Some Heart of Peoria Commission members want the commission to voluntarily disband, possibly as early as our next meeting — the final one for 2008 — on December 5 at 8:00 a.m. The theory goes that commissioners could have more of an impact if we weren’t a city commission. We could instead organize ourselves as a public advocacy group, similar to Peoria City Beautiful. This would free us from the restrictions of the City Council and the Open Meetings Act, allowing us to meet as often as we want and have a coordinated lobbying effort of council members.
This idea has been going around for a while. We talked about it at one of our meetings a year ago or so when the Council was considering disbanding HOPC. At that time, HOPC voted to oppose that move. The Council decided to keep HOPC, but cut all funding for the commission and reduced its meeting schedule to six times per year. So now voluntary disbandment is back on the agenda for discussion at our Dec. 5 meeting.
I have no idea if it’s any more likely to pass. The last time, we ultimately decided that the advantages of being a city commission outweighed the advantages of being a private advocacy group. Should make for an interesting discussion.
Not sure if I have a real opinion one way or the other regarding whether you can advance your agenda better as a City Commission or a private advocacy group, but I’m a little stunned that one of the reasons given for the consideration is that:
“This would free us from the restrictions of the City Council and the Open Meetings Act…”
While granted if you’re not a governmental committee, you’re not doing the public’s work, it seems like this is a step backwards in terms of having open, accountable, and transparent government. If you want more meetings, what prevents the group from having ad hoc meetings on their own – call them study sessions, work groups, whatever you want….I hardly think that the City will/can prevent that and I doubt that you need much in the way of funding or staff resources to have a meeting that is in compliance with the Open Meeting Act.
Sound like this may be the path taken by the RENAISSANCE PARK COMMISSION, it is sad after all the $$$ spent on studies and meetings that thing are allowed to die a slow death.
One of the first things they do to silence critics is to bring them into the system.
That’s one very good reason to stay out of the “system”–District 150 included. I’ve watched teachers become “administrators” and forget all about what it was like to be a teacher.
More neighborhood friendly business in the making — no HOP Commission then we can forget about the HOP plan.
HoP Commision is sorely needed. You must NOT disband.
My unsolicited advice would be to disband. The last three years I was in Peoria, I couldn’t find a single elected official that valued anything the commission did, said, or thought. The commission became window dressing to prop up the false notion that the city still aspired to the Heart of Peoria Plan.
I’m not saying the city should or shouldn’t embrace the plan. That’s a different debate. But its clear that the commission has been mostly pointless and without influence. Try something different.
CJ,
Why don’t you wait until after the election to decide HOPC’s future? Different council could bring different views.

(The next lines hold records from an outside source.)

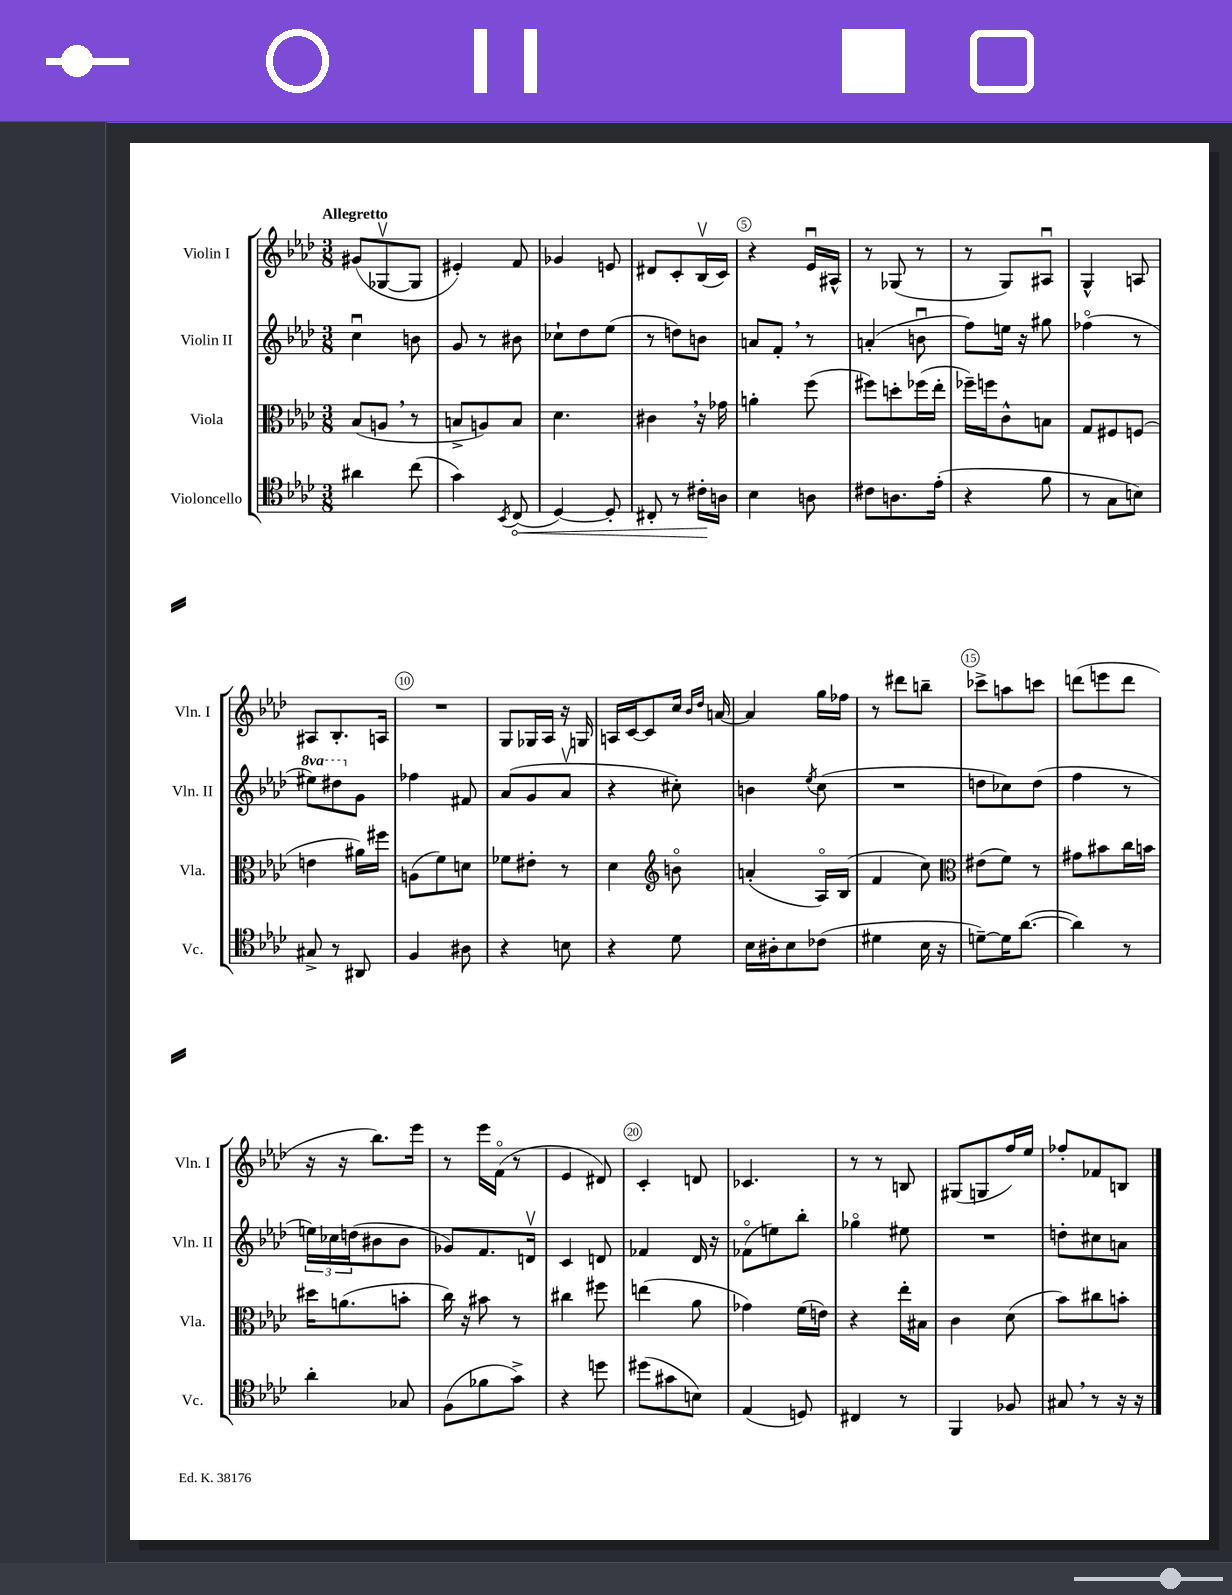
<<
\new StaffGroup <<
\new Staff = "s0" \with { instrumentName = "Violin I" shortInstrumentName = "Vln. I" } {
    \clef treble \key aes \major \numericTimeSignature \time 3/8 \tempo "Allegretto"
    gis'8( ges8~\upbow ges8 |
    eis'4-.) f'8 |
    ges'4 e'8 |
    dis'8 c'8-. bes16\upbow( c'16) |
    r4 ees'16\downbow ais16-^ |
    r8 ges8( r8 |
    r8 g8) ais8\downbow |
    g4-^ a8 |
    ais8 bes8.-. a16 |
    R4. |
    g8 ges16 aes16 r16 g16 |
    a16 c'16~ c'8 c''16 \grace { bes'16 des''16 } a'16~ |
    a'4 g''16 fes''16 |
    r8 dis'''8 b''8-- |
    ces'''8-> a''8 c'''8 |
    d'''8( e'''8 d'''8 |
    r16 r16 bes''8.) ees'''16 |
    r8 ees'''16 f'16\flageolet( r8 |
    ees'4 dis'8) |
    c'4-. d'8 |
    ces'4. |
    r8 r8 b8 |
    gis8( g8 f''16) ees''16 |
    fes''8-. fes'8 b8 \bar "|." |
}
\new Staff = "s1" \with { instrumentName = "Violin II" shortInstrumentName = "Vln. II" } {
    \clef treble \key aes \major \numericTimeSignature \time 3/8 \set Staff.ottavationMarkups = #ottavation-simple-ordinals
    c''4\downbow b'8 |
    g'8 r8 bis'8 |
    ces''8-! des''8 ees''8( |
    r8 d''8) b'8 |
    a'8 f'8-. \breathe r8 |
    a'4-.( b'8\downbow |
    f''8) e''16 r16 gis''8 |
    fes''4\flageolet( r8 |
    \ottava #1 eis'''8) dis'''8 \ottava #0 g'8 |
    fes''4 fis'8 |
    aes'8( g'8 aes'8\upbow |
    r4 cis''8-.) |
    b'4 \acciaccatura { ees''8 } c''8( |
    R4. |
    d''8 ces''8) d''8( |
    f''4 r8 |
    \tuplet 3/2 { e''16) ces''16 d''16( } bis'8 bis'8 |
    ges'8) f'8. d'16\upbow |
    c'4 d'8 |
    fes'4 des'16 r16 |
    fes'8\flageolet( e''8) bes''8-. |
    ges''4\flageolet eis''8 |
    R4. |
    d''8-. cis''8 a'8 \bar "|." |
}
\new Staff = "s2" \with { instrumentName = "Viola" shortInstrumentName = "Vla." } {
    \clef alto \key aes \major \numericTimeSignature \time 3/8
    bes8( a8 \breathe r8 |
    b8-> a8) b8 |
    des'4. |
    cis'4 \breathe r16 ges'16 |
    a'4-. f''8( |
    fis''8) d''8-. fes''16( ees''16-. |
    fes''16--) f''16 c'8-^ b8 |
    g8 fis8 f8( |
    e'4 ais'16) fis''16 |
    a8( f'8) d'8 |
    fes'8 eis'8-. r8 |
    des'4 \clef treble b'8\flageolet |
    a'4-.( aes16\flageolet) bes16( |
    f'4 c''8) |
    \clef alto eis'8( f'8) r8 |
    gis'8 bis'8 c''16 b'16 |
    dis''16 a'8.( b'8-. |
    c''16) r16 bis'8 r8 |
    cis''4 fis''8 |
    e''4( aes'8 |
    ges'4) f'16( e'16) |
    r4 ees''16-. bis16 |
    c'4 des'8( |
    bes'8) cis''8 b'8-. \bar "|." |
}
\new Staff = "s3" \with { instrumentName = "Violoncello" shortInstrumentName = "Vc." } {
    \clef tenor \key aes \major \numericTimeSignature \time 3/8
    ais'4 c''8( |
    g'4) \acciaccatura { bes,8 } \once \override Hairpin.circled-tip = ##t c8\<( |
    des4~) des8-. |
    cis8-. r8 cis'16-.\! a16 |
    bes4 a8 |
    cis'8 a8. ees'16-.( |
    r4 f'8 |
    r8 g8 b8) |
    gis8-> r8 ais,8 |
    f4 ais8 |
    r4 b8 |
    r4 des'8 |
    bes16 ais16-. bes8 ces'8( |
    dis'4 bes16 r16 |
    d'8~--) d'16 aes'8.~( |
    aes'4) r8 |
    aes'4-. ges8 |
    f8( fes'8 g'8->) |
    r4 d''8 |
    dis''8( gis'8 b8) |
    ees4( d8) |
    cis4 r8 |
    f,4 fes8 |
    gis8 \breathe r8 r16 r16 \bar "|." |
}
>>
>>
\layout { \context { \Score \override BarNumber.break-visibility = ##(#f #t #t) barNumberVisibility = #(every-nth-bar-number-visible 5) \override BarNumber.stencil = #(make-stencil-circler 0.1 0.3 ly:text-interface::print) } }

Just curious, have any portions of that HOP plan which was presented years ago been put into place. I don’t care about the zoning code as that was something that was talked about before or the warehouse district. Again, something before.
Did anything concrete come of the meetings, the plan, the talk and the discussion? There were all kinds of ideas for new things such as water parks, etc. what ever happened to those.